* Exercise objective
Exactly as written, set down each line of the data below except its pictures.

* Supplied data
>>

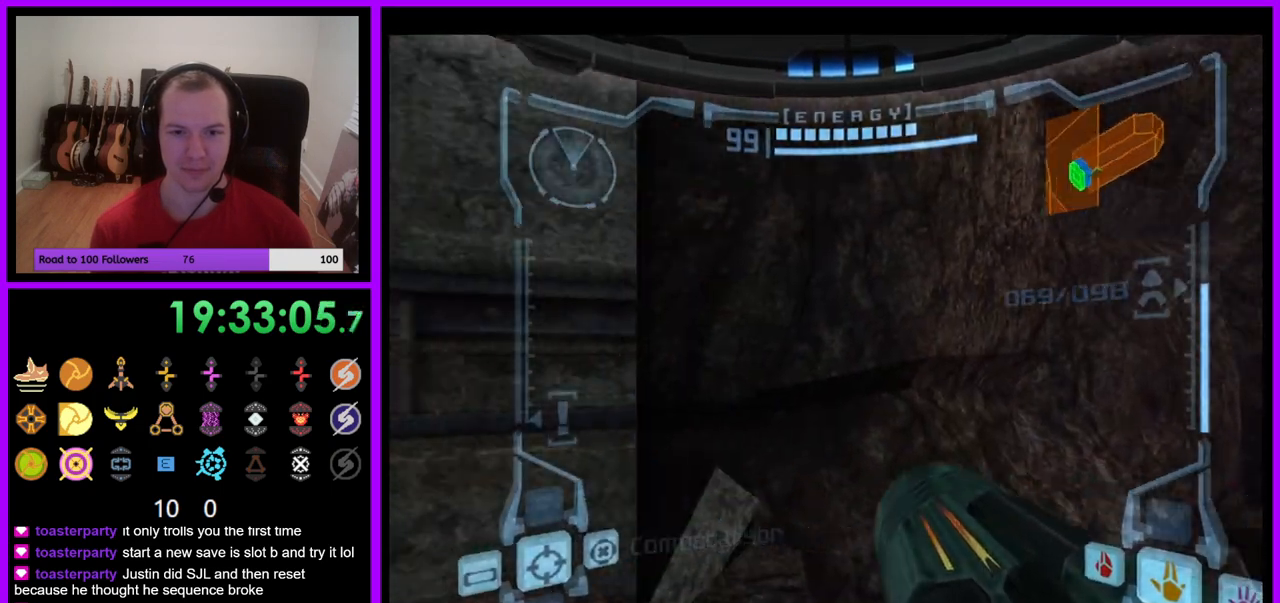
{"buttons": [], "left_stick": "left", "right_stick": "center", "events": []}
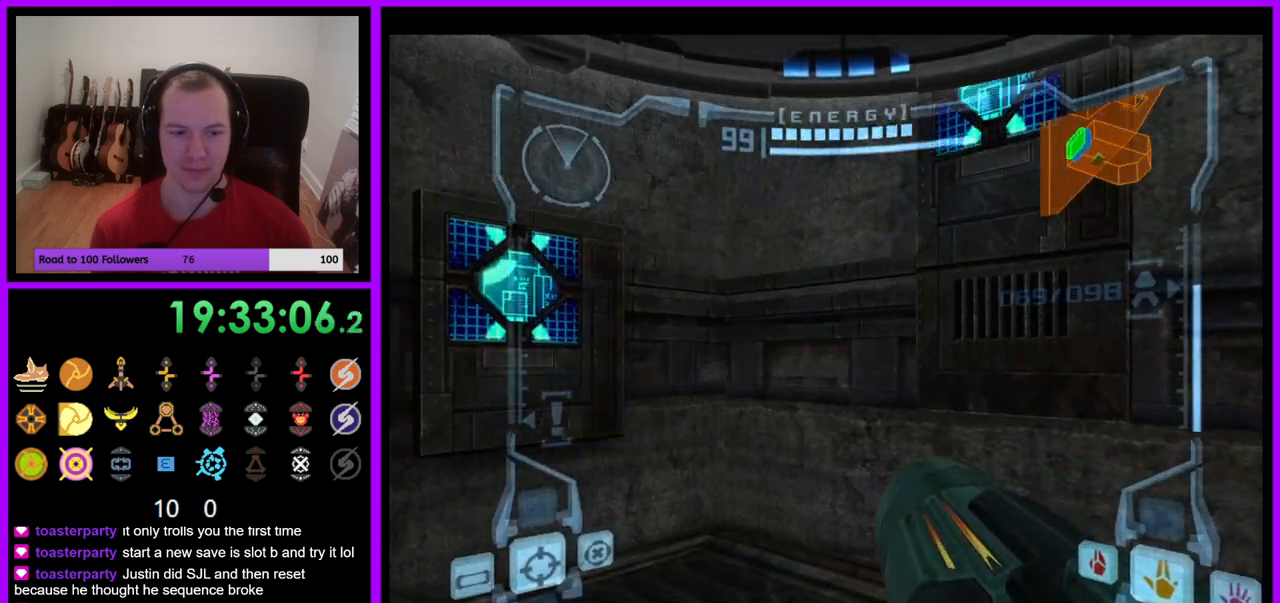
{"buttons": [], "left_stick": "center", "right_stick": "center", "events": [[117, "left_stick", "down-left"], [300, "left_stick", "center"]]}
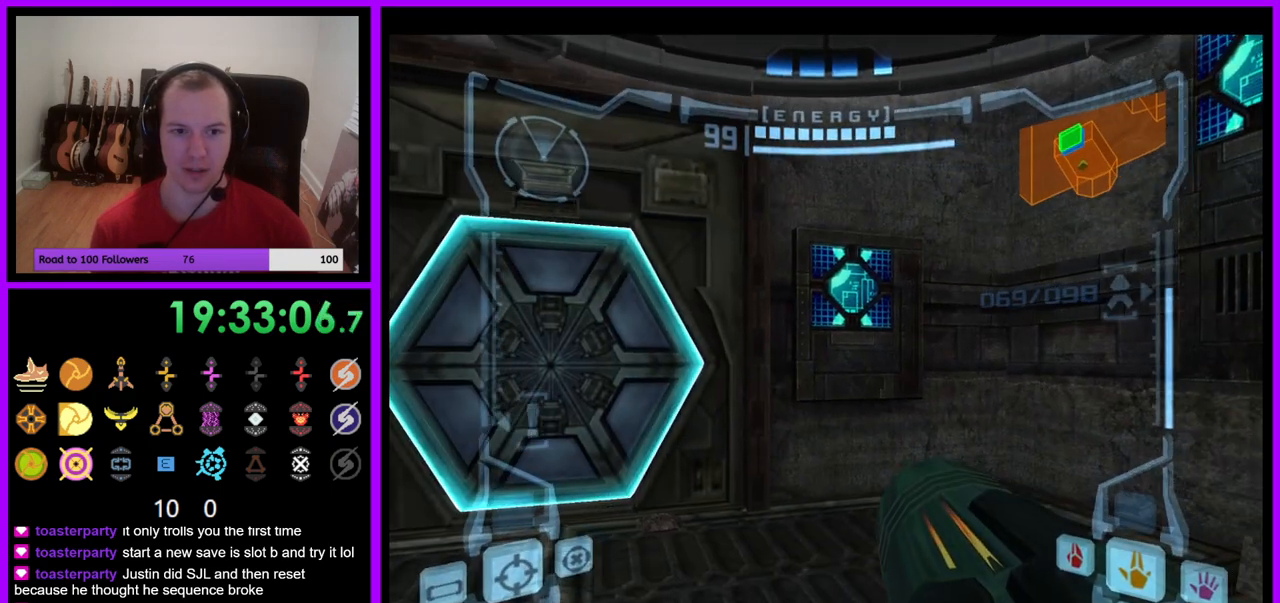
{"buttons": [], "left_stick": "center", "right_stick": "center", "events": [[50, "left_stick", "left"], [333, "A", "down"], [383, "left_stick", "center"], [400, "A", "up"]]}
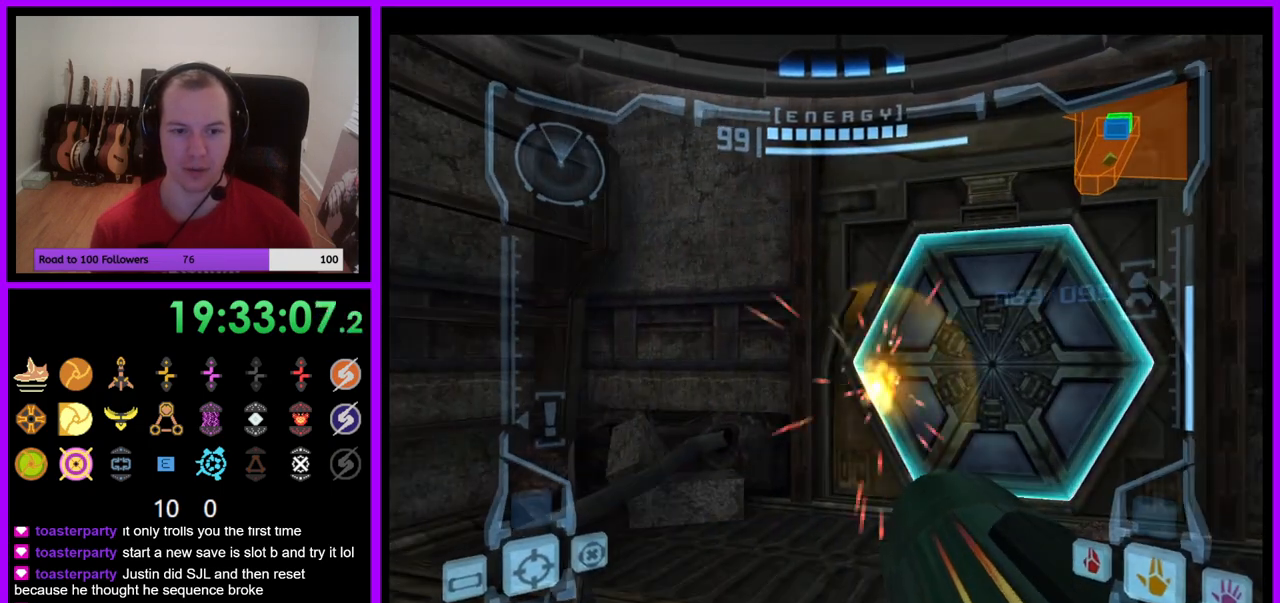
{"buttons": [], "left_stick": "up", "right_stick": "center", "events": [[133, "left_stick", "left"], [300, "left_stick", "center"], [400, "left_stick", "up"]]}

<<

* Result below
{"buttons": [], "left_stick": "left", "right_stick": "center", "events": []}
{"buttons": [], "left_stick": "center", "right_stick": "center", "events": [[117, "left_stick", "down-left"], [300, "left_stick", "center"]]}
{"buttons": [], "left_stick": "center", "right_stick": "center", "events": [[50, "left_stick", "left"], [333, "A", "down"], [383, "left_stick", "center"], [400, "A", "up"]]}
{"buttons": [], "left_stick": "up", "right_stick": "center", "events": [[133, "left_stick", "left"], [300, "left_stick", "center"], [400, "left_stick", "up"]]}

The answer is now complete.